The achievements in the game are split between completing story mode (250 GS, all of which can be obtained either single player, co-op via XBL, or split screen), playing as the secondary player in story mode (35 GS via XBL or split screen), playing Terrorist Hunt missions (85 GS), some that can be acquired in either the story or Terrorist Hunt (70 GS), character development (150 GS, 20 of which requires a Vision Camera), and online play (410 GS, 30 GS of which is for ranked games). Far too much emphasis on multi-player adversarial games for my liking, especially since the achievements related to them are so bland and predictable (kill 100 people with this weapon…kill 100 people with a different weapon…oh yeah, kill 100 people with this weapon also). They might have some of the best names for achievements so far this year (My Name Is Sam is a clear reference to Splinter Cell, another Ubisoft Tom Clancy series) but the achievements themselves are stupid with very few exceptions.

If you want to play the campaign with friends or are looking for a challenging single player story mode, play the first game for an unbeatable experience. If you want to do terrorist hunts, Vegas 2 is definitely where it is at. The multi-player adversarial games are largely available in any game, but Team Leader is a unique game type that is quite fun.

The game has excellent background noise, meaningful chatter on the radio, and realistic weapon sounds all of which adds up to an outstanding audio experience. Unfortunately, there are still bugs that permeated the first game as well, such as the dialog cutting out and the sounds of machine guns firing long after the gunner is dead.

Vegas 2 is filled with rich and diverse environments, both inside buildings and outdoors. Many of the maps are designed with vertical approaches and as such even the roofs are filled with detail. Vivid colors and a huge variety of objects make for a very visually pleasing experience. However, there is no noticeable improvement from last year, which is disappointing.

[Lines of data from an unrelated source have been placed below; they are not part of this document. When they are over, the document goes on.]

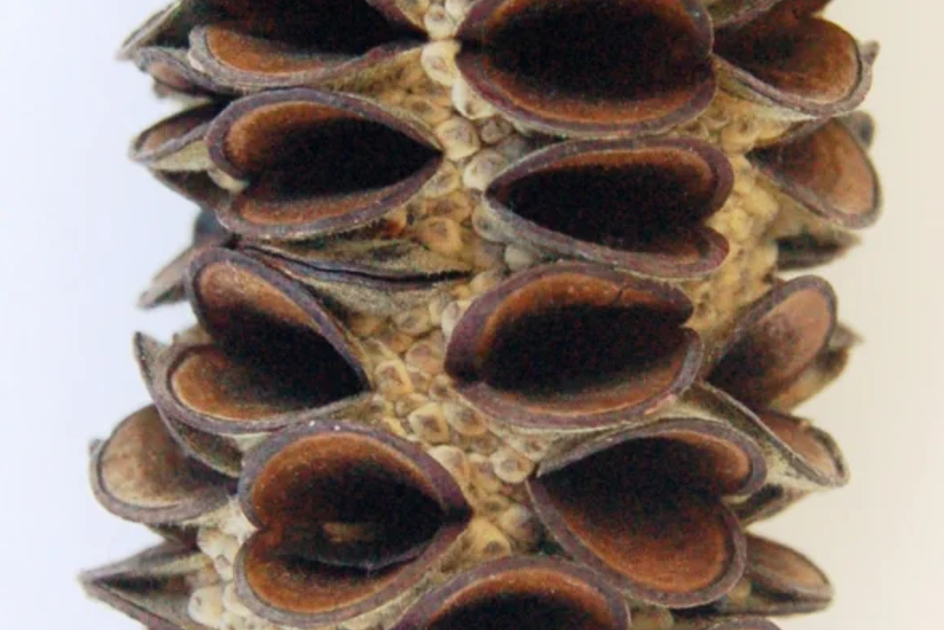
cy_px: 317
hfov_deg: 40.3
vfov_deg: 27.5
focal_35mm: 49
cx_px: 477
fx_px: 1285
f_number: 6.3
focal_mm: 32
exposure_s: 1/160
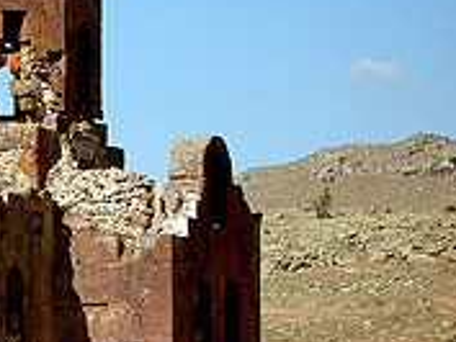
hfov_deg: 7.6
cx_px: -100
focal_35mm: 259
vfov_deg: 5.7
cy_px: 237
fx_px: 3414
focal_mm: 16.8
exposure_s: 1/160
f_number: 8.3
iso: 50
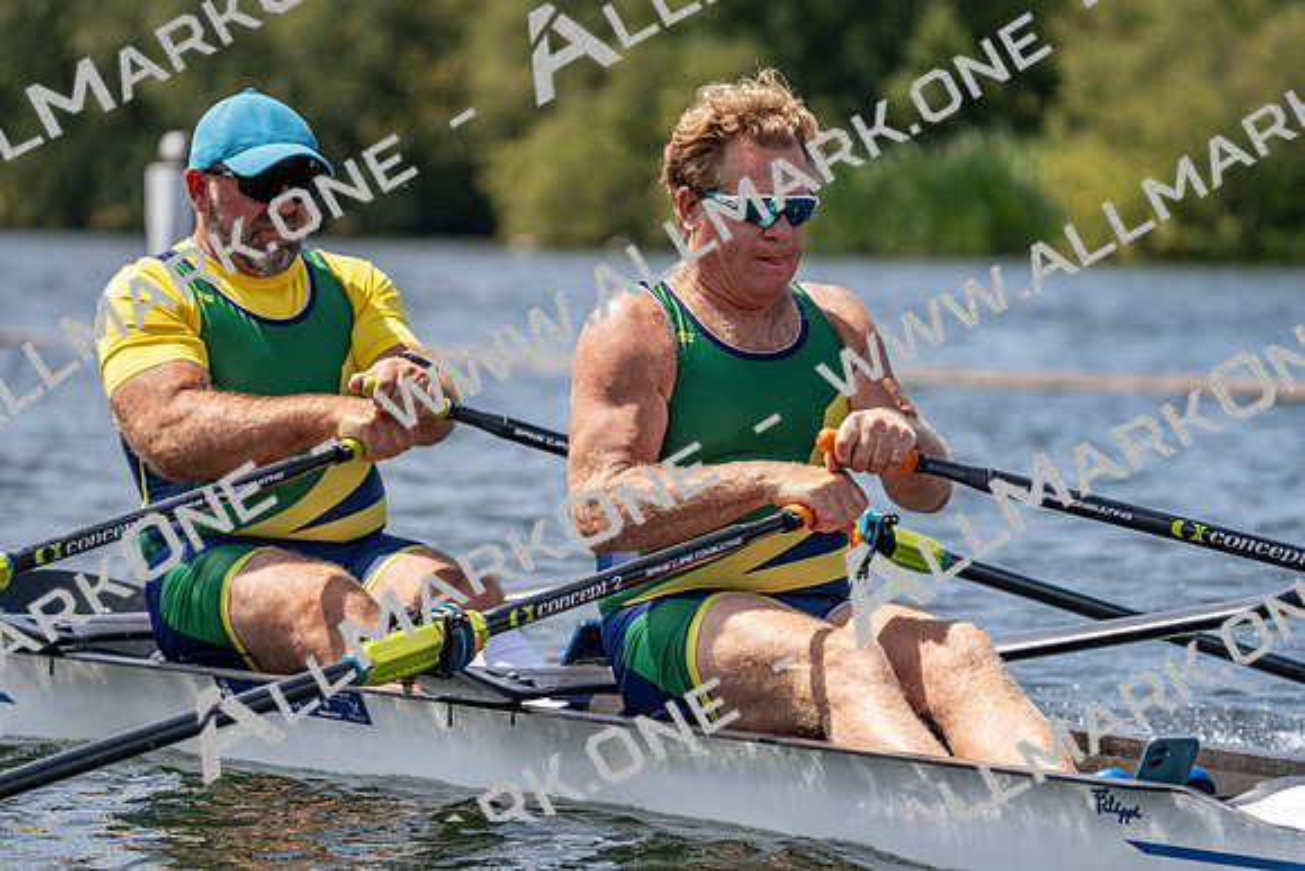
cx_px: 652
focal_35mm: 250
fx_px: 9064
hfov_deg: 8.2
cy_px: 436
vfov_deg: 5.5
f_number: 5.6
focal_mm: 250
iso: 250
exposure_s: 1/2000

There are also textures that up close are clearly mediocre.

This game is not exactly pick-up-and-play if you want to use all the features of your team, but the integrated tutorial and the simple control pattern make it quite easy to learn. An increased amount of checkpoints from the first installment make the game significantly easier on Realistic, which detracts a bit from the experience.

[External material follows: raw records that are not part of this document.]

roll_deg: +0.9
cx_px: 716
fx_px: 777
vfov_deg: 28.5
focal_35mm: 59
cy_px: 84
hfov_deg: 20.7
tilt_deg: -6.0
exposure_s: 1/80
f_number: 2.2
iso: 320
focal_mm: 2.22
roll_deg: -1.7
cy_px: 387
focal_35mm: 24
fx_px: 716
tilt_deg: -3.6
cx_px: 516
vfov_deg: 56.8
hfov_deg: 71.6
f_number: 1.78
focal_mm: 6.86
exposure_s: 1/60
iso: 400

Menus are easy to use and the available options are displayed at all times with simple but effective graphics. The only negative is related to the online experience: When creating a room for your friends to get together, it launches the game before you can invite people into the room. You then have to quit the mission to get to the lobby. Other than that, the delivery is pretty much flawless.

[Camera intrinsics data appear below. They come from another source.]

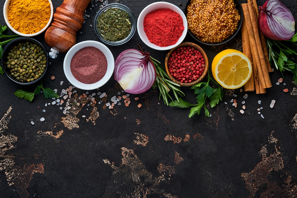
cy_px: 99
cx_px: 148
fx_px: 742
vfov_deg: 15.2
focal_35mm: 90
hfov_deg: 22.6
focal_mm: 60
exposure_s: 1/160
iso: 160
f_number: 9
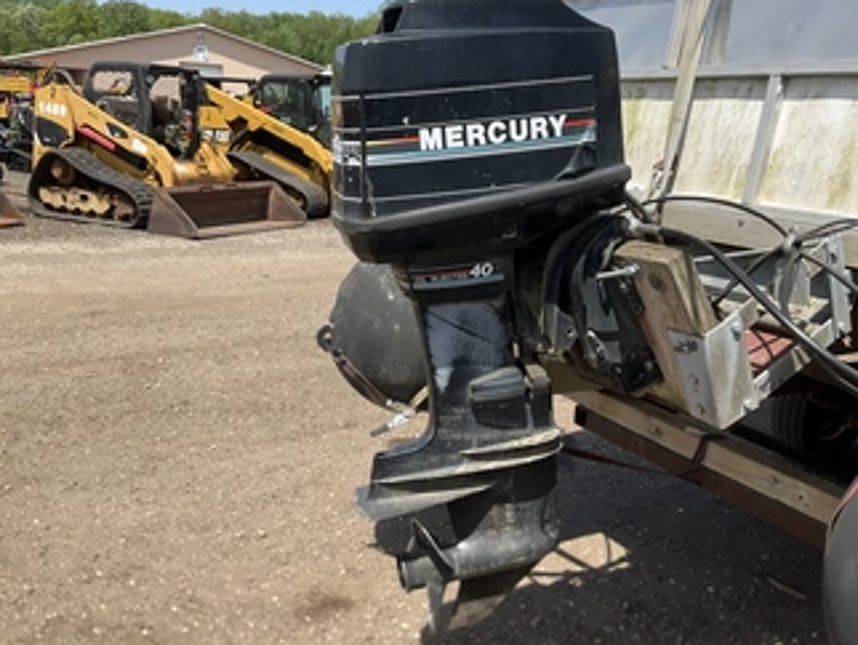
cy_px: 285
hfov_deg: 51.3
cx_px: 445
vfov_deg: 39.6
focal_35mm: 36
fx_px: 893
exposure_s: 1/1279
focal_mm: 3
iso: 25
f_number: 1.8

There are too many online achievements, and not much imagination in the offline achievements. There are some gems in the names of the achievements – many of which show some imagination – but it certainly is not going to win any awards for unique or memorable achievements.

Quite the fun game, and with the adaptive AI the terrorist hunts ensure an ongoing challenge that is never the same twice. Vegas 2 is definitely worthy of a purchase despite the easy story play and crappy achievements.